* What the task requires: Set down exactly the lines in the records below that run from the line with "3. PFLICHTEN DES NUTZERS" to the line with "oder die er", inclusive, and nothing more.

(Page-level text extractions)

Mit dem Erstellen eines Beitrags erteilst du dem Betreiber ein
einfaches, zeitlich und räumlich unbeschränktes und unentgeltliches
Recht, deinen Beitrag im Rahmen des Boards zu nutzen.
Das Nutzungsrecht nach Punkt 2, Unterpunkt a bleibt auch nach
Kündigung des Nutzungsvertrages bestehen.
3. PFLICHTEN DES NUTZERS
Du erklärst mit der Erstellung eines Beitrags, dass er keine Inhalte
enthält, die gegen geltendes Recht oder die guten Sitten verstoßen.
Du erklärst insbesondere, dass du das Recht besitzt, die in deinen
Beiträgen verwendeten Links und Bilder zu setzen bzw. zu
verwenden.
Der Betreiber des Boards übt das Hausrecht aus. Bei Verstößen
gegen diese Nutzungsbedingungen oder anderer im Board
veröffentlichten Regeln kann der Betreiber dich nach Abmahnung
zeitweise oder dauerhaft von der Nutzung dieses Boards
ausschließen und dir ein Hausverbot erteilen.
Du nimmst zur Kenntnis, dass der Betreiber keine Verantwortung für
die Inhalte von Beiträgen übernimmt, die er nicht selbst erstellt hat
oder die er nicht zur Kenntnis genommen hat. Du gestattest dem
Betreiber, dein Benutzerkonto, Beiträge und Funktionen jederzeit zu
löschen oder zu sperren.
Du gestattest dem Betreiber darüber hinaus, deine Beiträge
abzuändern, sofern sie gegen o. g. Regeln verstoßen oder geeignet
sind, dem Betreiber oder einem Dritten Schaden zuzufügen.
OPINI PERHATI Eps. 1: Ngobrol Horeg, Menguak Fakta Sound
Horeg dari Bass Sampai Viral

* Answer:
3. PFLICHTEN DES NUTZERS
Du erklärst mit der Erstellung eines Beitrags, dass er keine Inhalte
enthält, die gegen geltendes Recht oder die guten Sitten verstoßen.
Du erklärst insbesondere, dass du das Recht besitzt, die in deinen
Beiträgen verwendeten Links und Bilder zu setzen bzw. zu
verwenden.
Der Betreiber des Boards übt das Hausrecht aus. Bei Verstößen
gegen diese Nutzungsbedingungen oder anderer im Board
veröffentlichten Regeln kann der Betreiber dich nach Abmahnung
zeitweise oder dauerhaft von der Nutzung dieses Boards
ausschließen und dir ein Hausverbot erteilen.
Du nimmst zur Kenntnis, dass der Betreiber keine Verantwortung für
die Inhalte von Beiträgen übernimmt, die er nicht selbst erstellt hat
oder die er nicht zur Kenntnis genommen hat. Du gestattest dem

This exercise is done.